2) None of the next-day coverage I could access, nor what awaited a couple of Saturdays later in the Sporting News, made a whole lot of hullabaloo over Hunter being the winning pitcher twice in one day. Just the fact that the 1964 Mets were hot, having won seven of eight, seemed to overwhelm the gentlemen of the press.
On one hand, barely noting the winning pitcher’s accomplishment is understandable, in that the winning pitcher totaled just an inning-and-two-thirds of work (while Cisco got bupkes for his eight almost spotless innings). These days we scoff if anybody makes too much of pitcher wins.
On the other hand, Willard “Bill” “Hawk” Hunter won two games in one day! Most of us don’t win anything on any day. Maybe if the media had known no Met would do it again for nineteen years and then nothing like it would happen for another thirteen years after that, when John Franco saved a first game and won a second game versus the Pirates on July 30, 1996, and then there’d be nothing even like that by a Mets pitcher from 1996 through the first season of the third decade of the 21st century, when doubleheaders were never scheduled in advance; Banner Day was a gauzy memory; and if two games were reluctantly played in one day, they were allotted no more than seven innings apiece (with extra innings bastardized by a runner starting each half-frame on second base)…maybe if the media had known all that, Willard Hunter would have garnered headlines rather than agate type.
C’mon, people of 1964, get excited — Willard Hunter won two games in one day!

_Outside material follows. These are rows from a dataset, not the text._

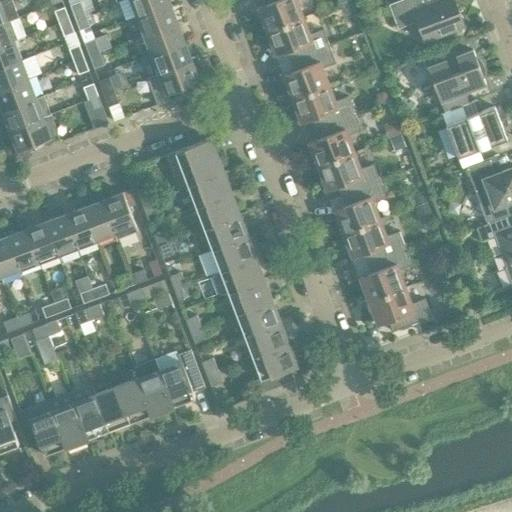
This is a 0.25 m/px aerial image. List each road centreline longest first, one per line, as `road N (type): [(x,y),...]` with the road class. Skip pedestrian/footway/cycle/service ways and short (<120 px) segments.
road 1 (residential): [(16,511),(351,381)]
road 2 (residential): [(351,381),(243,101)]
road 3 (residential): [(0,192),(243,101)]
road 4 (residential): [(351,381),(511,324)]
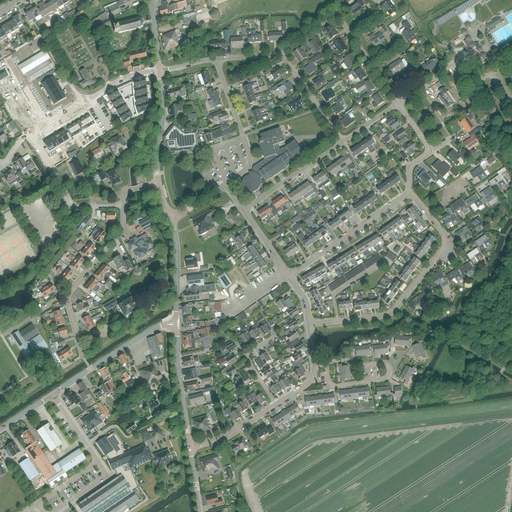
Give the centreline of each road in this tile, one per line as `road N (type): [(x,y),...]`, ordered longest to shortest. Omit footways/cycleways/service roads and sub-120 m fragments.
road 1 (residential): [(309,324),(393,311),(444,248),(426,213)]
road 2 (residential): [(66,298),(123,226),(125,194),(157,181)]
road 3 (residential): [(288,276),(410,192)]
road 4 (tertiary): [(53,395),(156,327),(175,324)]
road 5 (residential): [(326,362),(328,385),(389,375),(382,362),(347,360)]
road 6 (tertiary): [(190,448),(175,324)]
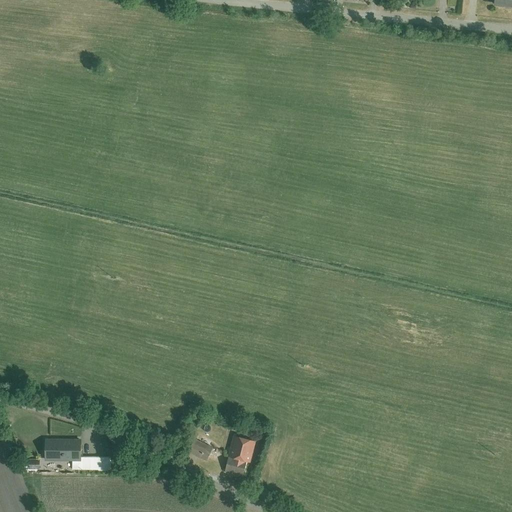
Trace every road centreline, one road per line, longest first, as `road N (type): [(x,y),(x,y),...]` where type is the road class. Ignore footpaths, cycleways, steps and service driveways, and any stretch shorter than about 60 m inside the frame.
road 1 (unclassified): [(511,29),(220,0)]
road 2 (residential): [(0,401),(118,438),(258,511)]
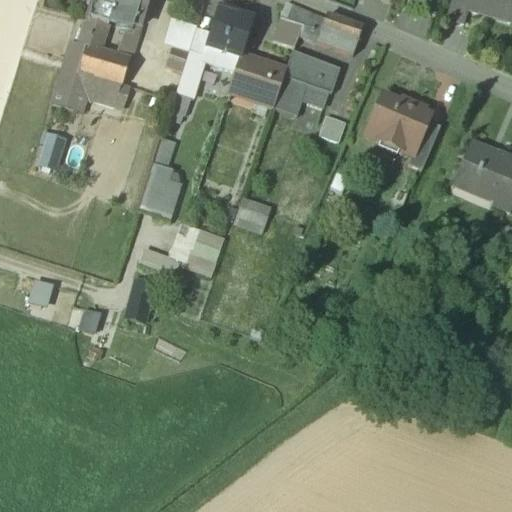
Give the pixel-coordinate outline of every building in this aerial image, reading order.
[(149,0),(92,0),(86,22),(107,29),(110,20),(140,30),(149,0)] [(440,0),(425,0),(423,8),(421,16),(435,20),(440,0)] [(470,5),(453,0),(447,23),(463,28),(467,15),(470,5)] [(511,0),(453,0),(470,5),(467,15),(510,27),(511,20),(511,0)] [(325,23),(286,7),(280,22),(303,30),(299,40),(352,60),(362,33),(326,19),(325,23)] [(254,25),(217,14),(204,52),(241,63),(242,60),(254,25)] [(107,29),(86,22),(78,48),(77,50),(84,52),(84,53),(97,56),(100,46),(102,46),(107,29)] [(303,30),(280,22),(273,45),(294,52),(299,40),(303,30)] [(134,49),(121,44),(115,61),(115,62),(128,66),(128,67),(134,49)] [(72,46),(57,93),(52,108),(81,117),(86,102),(70,98),(77,77),(84,53),(84,52),(77,50),(78,48),(72,46)] [(189,56),(172,50),(165,69),(182,76),(189,56)] [(97,56),(84,53),(77,77),(120,90),(121,90),(128,67),(128,66),(115,62),(115,61),(100,57),(97,56)] [(339,74),(292,56),(286,74),(273,112),(296,121),(301,105),(306,90),(326,97),(330,98),(339,74)] [(204,61),(191,57),(182,84),(195,88),(204,61)] [(286,74),(242,60),(241,63),(230,98),(273,113),(273,112),(286,74)] [(120,90),(77,77),(70,98),(86,102),(113,110),(120,90)] [(326,97),(306,90),(301,105),(321,112),(326,97)] [(407,111),(382,100),(375,117),(377,118),(370,135),(401,148),(399,153),(411,159),(413,159),(422,138),(418,136),(424,124),(425,121),(420,119),(422,115),(408,109),(407,111)] [(345,127),(325,120),(318,139),(338,146),(345,127)] [(440,131),(424,124),(418,136),(422,138),(413,159),(411,159),(407,169),(421,175),(440,131)] [(60,152),(46,148),(40,168),(43,169),(52,171),(54,172),(60,152)] [(511,210),(511,164),(496,157),(496,159),(469,148),(454,184),(493,201),(490,208),(509,216),(511,210)] [(173,175),(153,168),(139,213),(169,224),(181,190),(170,185),(173,175)] [(52,171),(43,169),(41,178),(49,180),(52,171)] [(270,213),(242,203),(232,227),(260,238),(270,213)] [(210,282),(223,243),(181,227),(169,260),(143,253),(138,267),(171,280),(175,280),(178,272),(210,282)] [(125,320),(145,325),(155,284),(135,280),(125,320)] [(50,310),(56,287),(36,282),(30,305),(50,310)]
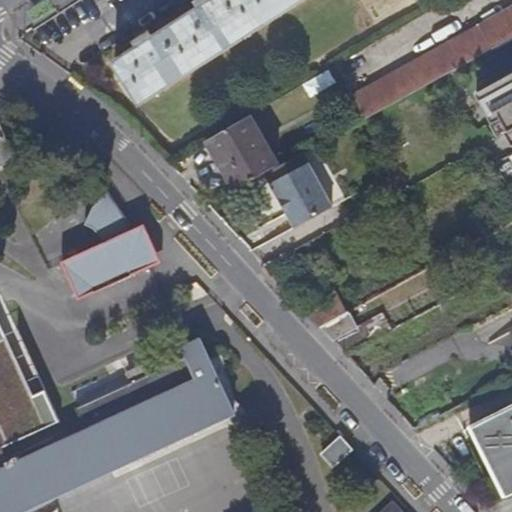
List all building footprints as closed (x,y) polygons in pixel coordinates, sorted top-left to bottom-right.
[(142,104),(303,0),(217,0),(216,1),(215,0),(206,0),(201,4),(204,9),(154,40),(151,35),(143,41),(139,44),(142,49),(117,65),(142,104)] [(511,39),(511,10),(481,27),(481,26),(354,96),(366,120),(511,39)] [(511,75),(477,94),(494,126),(503,121),(509,132),(505,134),(511,146),(511,75)] [(206,144),(235,193),(265,176),(281,168),(251,117),(206,144)] [(500,137),(505,134),(509,132),(503,121),(494,126),(500,137)] [(0,165),(4,164),(15,158),(0,124),(0,165)] [(281,168),(265,176),(270,186),(308,165),(303,156),(281,168)] [(332,208),(308,165),(270,186),(294,229),(332,208)] [(108,242),(64,262),(81,298),(163,262),(146,223),(133,229),(128,219),(108,192),(93,207),(89,226),(98,227),(108,242)] [(348,313),(334,291),(302,309),(321,328),(348,313)] [(348,313),(321,328),(333,341),(358,328),(350,312),(348,313)] [(228,419),(245,411),(235,400),(222,357),(212,362),(202,339),(185,347),(189,356),(157,371),(92,401),(82,405),(78,407),(89,431),(17,464),(15,458),(7,462),(1,448),(61,421),(46,389),(42,391),(35,395),(0,319),(0,511),(22,511),(52,499),(228,419)] [(511,406),(471,427),(507,497),(511,495),(511,406)] [(342,438),(323,455),(335,468),(354,450),(342,438)] [(511,511),(511,495),(507,497),(489,506),(494,511),(511,511)]
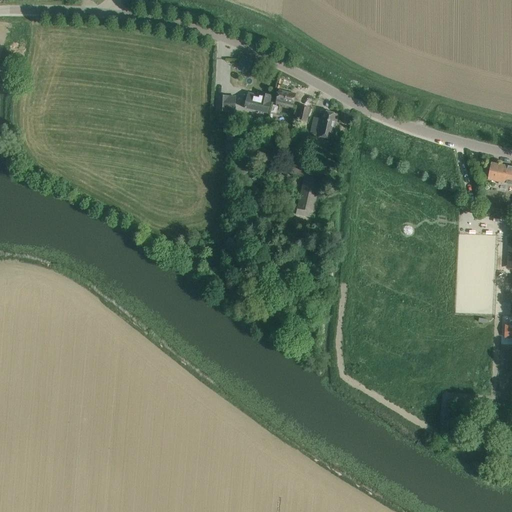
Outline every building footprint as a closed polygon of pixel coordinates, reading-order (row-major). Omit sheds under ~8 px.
[(243,55),(239,64),(249,68),(253,60),(243,55)] [(292,107),(295,94),(280,90),(277,103),(292,107)] [(248,93),(245,108),(268,114),(271,102),(270,102),(271,96),(259,93),(258,96),(248,93)] [(229,97),(218,96),(217,111),(235,112),(236,97),(229,97)] [(306,121),(307,117),(309,108),(301,106),(298,120),(306,121)] [(332,140),(338,114),(323,111),(320,123),(313,122),(310,134),(318,136),(332,140)] [(241,182),(256,172),(245,155),(230,166),(241,182)] [(511,184),(511,167),(491,163),(488,179),(511,184)] [(320,181),(308,178),(310,169),(293,165),(290,174),(304,177),(296,214),(312,218),(320,181)]
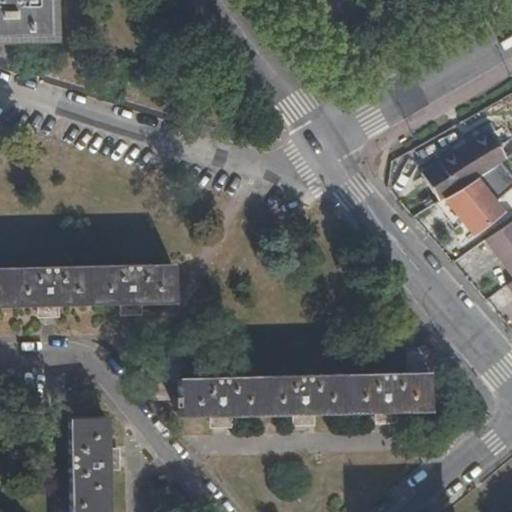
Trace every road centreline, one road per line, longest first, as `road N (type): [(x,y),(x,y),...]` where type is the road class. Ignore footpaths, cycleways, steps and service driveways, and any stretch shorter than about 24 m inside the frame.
road 1 (residential): [(326,146),(285,173),(265,171),(0,83)]
road 2 (residential): [(326,146),(511,394)]
road 3 (residential): [(0,355),(87,359),(214,511)]
road 4 (residential): [(326,146),(369,111),(511,32)]
road 5 (residential): [(326,146),(220,0)]
road 6 (residential): [(402,511),(511,419)]
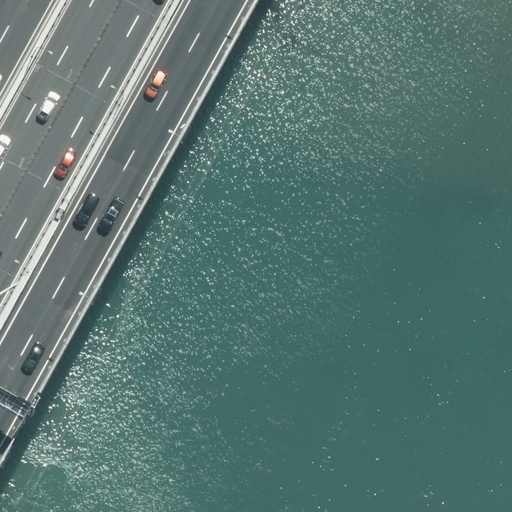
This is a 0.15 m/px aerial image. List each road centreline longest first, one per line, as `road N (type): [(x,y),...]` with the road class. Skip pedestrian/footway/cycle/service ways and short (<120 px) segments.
road 1 (motorway): [(216,0),(0,390)]
road 2 (motorway): [(0,217),(120,0)]
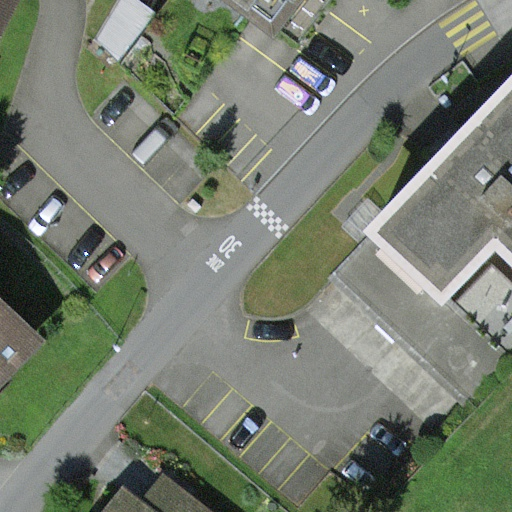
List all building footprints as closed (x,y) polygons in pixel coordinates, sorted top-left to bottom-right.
[(0,0),(0,23),(11,0),(0,0)] [(238,0),(299,44),(330,0),(238,0)] [(431,174),(376,230),(443,294),(495,240),(511,255),(511,89),(478,125),(474,120),(452,143),(426,170),(431,174)] [(443,294),(376,230),(334,275),(468,402),(510,358),(443,294)] [(0,312),(0,375),(32,342),(0,312)] [(142,511),(125,498),(114,511),(203,511),(180,493),(165,511),(142,511)]
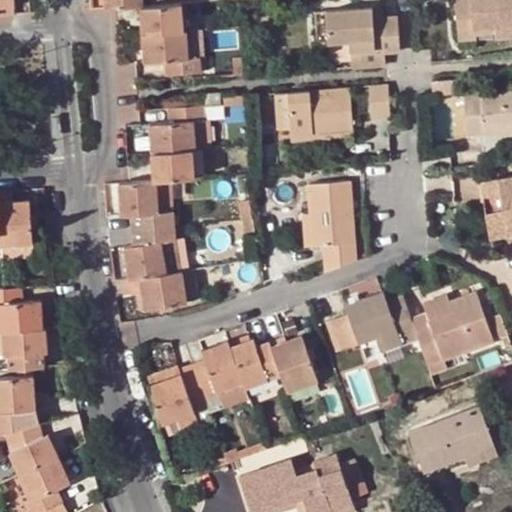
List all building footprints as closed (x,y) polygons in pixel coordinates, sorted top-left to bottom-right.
[(0,0),(0,15),(2,15),(1,6),(18,4),(17,0),(0,0)] [(511,0),(459,0),(462,32),(499,29),(500,35),(500,41),(511,40),(511,0)] [(146,34),(187,31),(186,11),(184,3),(146,5),(143,5),(146,34)] [(356,68),(390,65),(389,52),(405,51),(403,17),(388,18),(378,19),(377,8),(331,12),(333,44),(355,43),(356,61),(356,68)] [(378,19),(388,18),(388,8),(377,8),(378,19)] [(195,30),(193,10),(186,11),(187,31),(190,31),(195,30)] [(190,31),(190,45),(206,44),(206,29),(195,30),(190,31)] [(481,41),(481,37),(500,35),(499,29),(462,32),(463,42),(481,41)] [(191,52),(190,45),(190,31),(187,31),(146,34),(148,56),(168,54),(169,69),(204,66),(203,50),(191,52)] [(355,43),(333,44),(334,63),(356,61),(355,43)] [(238,76),(250,75),(249,56),(236,57),(238,76)] [(462,80),(437,82),(438,95),(438,96),(463,94),(462,80)] [(376,119),(394,117),(394,98),(392,86),(374,87),(376,119)] [(294,131),(295,137),(324,134),(358,132),(355,88),(291,93),(291,102),(293,112),(294,131)] [(511,91),(469,94),(471,137),(489,135),(490,135),(489,127),(511,125),(511,91)] [(281,104),(291,102),(291,93),(280,94),(281,104)] [(195,149),(200,148),(198,120),(208,119),(206,104),(174,106),(172,107),(173,119),(153,121),(156,152),(195,149)] [(282,131),(294,131),(293,112),(281,112),(282,131)] [(511,125),(489,127),(490,135),(511,133),(511,125)] [(325,142),(324,134),(295,137),(296,144),(325,142)] [(200,148),(195,149),(197,165),(207,163),(205,148),(200,148)] [(174,178),(198,177),(197,165),(195,149),(156,152),(158,179),(160,179),(174,178)] [(174,178),(160,179),(162,212),(176,211),(174,178)] [(135,215),(136,229),(177,226),(176,211),(162,212),(160,179),(158,179),(132,181),(121,181),(124,216),(135,215)] [(511,180),(488,184),(493,216),(509,213),(511,227),(511,180)] [(353,182),(313,185),(314,213),(317,245),(327,245),(329,272),(360,261),(353,182)] [(1,244),(34,242),(31,199),(15,200),(14,191),(0,191),(0,230),(0,232),(1,244)] [(245,220),(255,220),(253,200),(243,201),(245,220)] [(310,246),(317,245),(314,213),(308,213),(310,246)] [(497,240),(511,237),(511,227),(509,213),(493,216),(497,240)] [(255,220),(245,220),(247,235),(258,234),(256,220),(255,220)] [(127,247),(133,279),(170,273),(172,272),(166,241),(178,240),(177,226),(136,229),(137,245),(127,247)] [(184,270),(178,240),(166,241),(172,272),(184,270)] [(36,258),(34,242),(1,244),(3,262),(36,258)] [(185,270),(189,291),(201,288),(198,268),(185,270)] [(170,273),(133,279),(136,295),(146,293),(149,310),(191,303),(189,291),(185,270),(184,270),(172,272),(170,273)] [(484,283),(486,291),(497,288),(496,285),(490,282),(484,283)] [(0,292),(0,334),(3,335),(45,331),(42,303),(24,304),(23,291),(5,293),(0,292)] [(351,303),(354,314),(365,341),(381,336),(385,348),(407,341),(422,336),(415,317),(407,294),(393,299),(390,291),(351,303)] [(429,312),(415,317),(422,336),(426,347),(431,362),(432,363),(497,340),(480,291),(453,301),(450,294),(425,303),(429,312)] [(348,347),(365,341),(354,314),(337,319),(348,347)] [(497,317),(505,337),(511,335),(505,314),(497,317)] [(3,335),(5,358),(8,358),(10,373),(18,372),(34,371),(46,370),(44,357),(49,356),(47,331),(45,331),(3,335)] [(291,338),(289,334),(272,340),(284,375),(290,390),(323,378),(307,332),(291,338)] [(497,340),(506,364),(511,361),(511,335),(505,337),(497,340)] [(246,380),(248,387),(284,375),(272,340),(260,344),(257,338),(234,346),(246,380)] [(222,395),(220,391),(246,380),(234,346),(232,340),(205,350),(210,363),(196,368),(208,401),(222,395)] [(410,350),(407,341),(385,348),(388,357),(410,350)] [(433,390),(440,388),(435,373),(432,363),(431,362),(426,347),(419,350),(433,390)] [(447,368),(453,383),(494,369),(503,365),(497,350),(447,368)] [(155,393),(166,423),(181,417),(198,412),(196,406),(208,401),(196,368),(152,383),(155,393)] [(43,424),(37,411),(34,377),(18,378),(0,379),(0,434),(8,433),(39,425),(43,424)] [(478,405),(409,429),(424,471),(463,456),(494,446),(478,405)] [(203,424),(198,412),(181,417),(186,431),(203,424)] [(8,433),(13,456),(21,476),(60,458),(49,437),(43,440),(39,425),(8,433)] [(498,456),(494,446),(463,456),(467,467),(498,456)] [(227,454),(230,463),(244,458),(240,447),(226,451),(227,454)] [(230,463),(227,454),(215,458),(218,468),(230,463)] [(291,459),(239,476),(252,511),(301,496),(308,511),(319,511),(352,501),(352,499),(365,495),(354,460),(341,465),(336,454),(313,461),(315,469),(297,475),(291,459)] [(32,502),(26,505),(29,511),(48,511),(66,502),(61,491),(72,483),(60,458),(21,476),(32,502)] [(70,511),(66,502),(48,511),(70,511)]
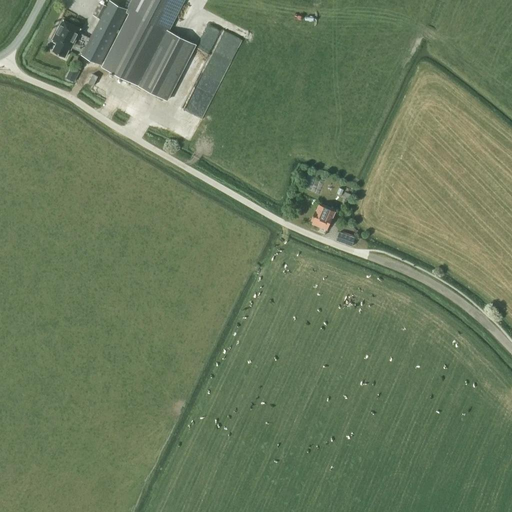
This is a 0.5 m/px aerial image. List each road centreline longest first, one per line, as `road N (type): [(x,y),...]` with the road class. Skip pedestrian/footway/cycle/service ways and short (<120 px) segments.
road 1 (unclassified): [(351,253),(20,76),(3,55)]
road 2 (track): [(511,351),(438,288),(351,253)]
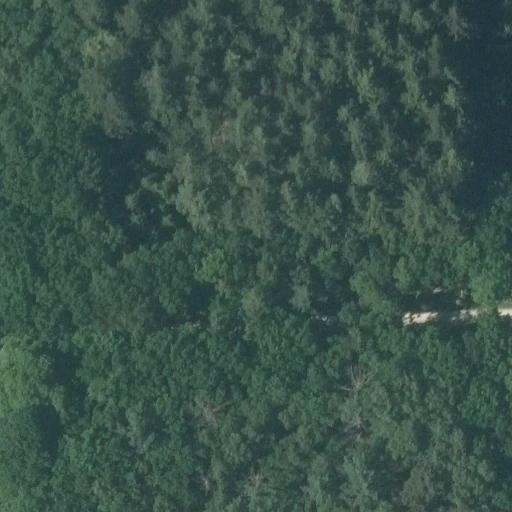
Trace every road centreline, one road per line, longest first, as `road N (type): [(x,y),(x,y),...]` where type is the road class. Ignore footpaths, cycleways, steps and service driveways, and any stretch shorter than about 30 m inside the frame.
road 1 (track): [(511,320),(6,340)]
road 2 (track): [(4,511),(6,331)]
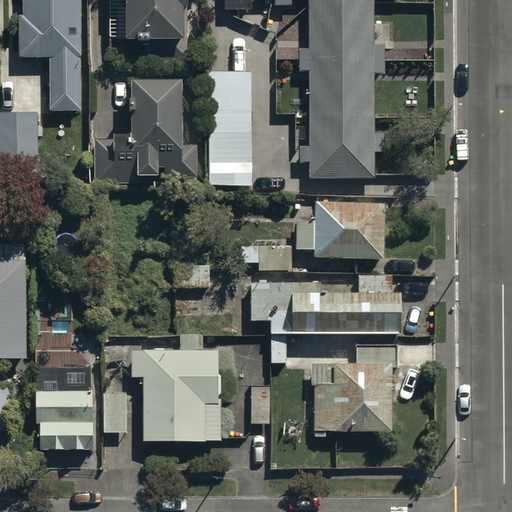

Well, I’m excited in retrospect. Willard’s pair of W’s, which constituted half of his career total, leapt to mind a couple of nights ago when I learned the pitcher had passed away in early February at age 85. That unfortunate update to the all-time Mets mortality table is what caused me to try to learn a little more about a man who was apparently fine with you not knowing any more than his baseball record revealed. The obituary posted by the Omaha funeral home that handled his services mentioned his wife, his children, grandchildren and great-grandchildren, but nothing about baseball. Perhaps Hunter viewed those as his biggest wins, even if they were accumulated in a span longer than a single afternoon.
Beautiful tribute. Reminds you that even the fringest of major leaguers accomplished something noteworthy in their lives. RIP.
Now, regarding the Orosco doubleheader – I think I’ve mentioned before that those were the first two major league games I ever attended in person. A few other noteworthy things:
– First, as gloriously as the day ended, that’s how horribly it began. Walt Terrell started the first game, and the only four batters he faced produced three walks followed by a grand slam. (Remember, these were the first four major league AB’s I ever saw.)
– In the second game, Jose deLeon no-hit the Mets for 8-1/3 innings and got a no-decision. For the Mets, Mike Torrez pitched 10 shutout innings (imagine that today!) with the same result. It was all Jesse and Mookie.
– Finally, the winning banner that year was almost as clever as the 1963 winner. It highlighted the sad fact that in 1983, opponents’ half-innings tended to last a long, long time. It read simply, STRAWBERRY FIELDS FOREVER.
Very nice, thanks. I didn’t specifically remember That Sunday That Summer (Nat King Cole, 1963; Willard Hunter, 1964) but somehow when I saw Willard Hunter’s name here I did think of “Hawk” Hunter. I’m not sure if Red Foley ever made all that much of an impression on me, so I’m thinking Bob Murphy may have referred to him as “Hawk” from time to time. Such as on August 23, 1964. Most likely with the tone of admiration in his voice that he employed when a Met did something good,
69 MLB appearances, not too shabby at all. Thanks again.